Here’s the definition of obstruction:
“Obstruction is the act of a fielder who, while not in possession of the ball and not in the act of fielding the ball, impedes the progress of any runner.” Which is followed by a comment about obstruction: “After a fielder has made an attempt to field a ball and missed, he can no longer be in the act of fielding the ball. For example, an infielder dives at a ground ball and the ball passes him and he continues to lie on the ground and delays the progress of the runner, he very likely has obstructed the runner.”
Whether Middlebrooks was intentionally trying to trip Craig or not, hoping the umps wouldn’t see it, playing by the rules could be helpful in the heat of the moment. It’s what you do. For the record, he was charged with the first game-ending interference error in postseason history. Having seen a number of World Series games over the years, it was the first time I’ve ever seen a player score the winning run on an error. That’s because I was 1 years old at the time when Ray Knight ran home to win the Bill Buckner game in 1986.
It was one of the most critical umpiring calls in postseason history and has shockingly put the Red Sox in a deep hole in a truly hostile environment. And now, well, the Cardinals lead 2-1, two victories away from capturing their third World Series title in seven years.

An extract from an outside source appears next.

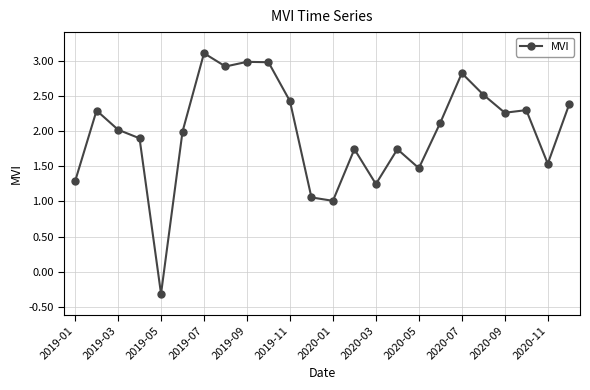

What is the average value?

2.0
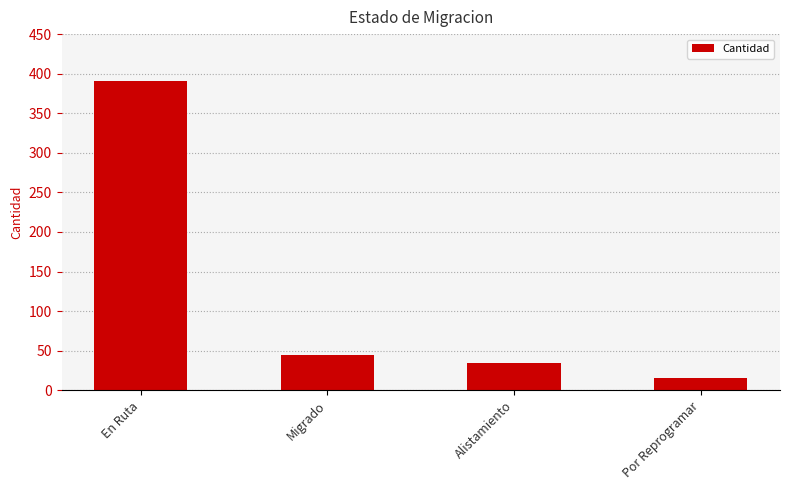

Where is the data nearest to the value 203?

Migrado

What was an awesome beginning feels like the craziest ending in sports. The Red Sox have strung together a couple of late-inning comebacks from two-run deficits. It appears to be a memorable series to those who are watching closely that 20 years from now those same viewers will be talking about Matt Holliday’s two dramatic tie-breaking hits and Xander Bogaerts’ game-tying single off Cardinals closer Trevor Rosenthal. This fall evokes memories of baseball theatrics, but it was a strange ending to Game 3, and fans were stunned over the fact that an obstruction was called to conclude what had been a night of craziness.
It was one of the most historic walk-off hits in the World Series. It won’t be hard to remember a night like this one in baseball history when it was an unusual walk-off hit you may never ever see again, and probably won’t ever see again.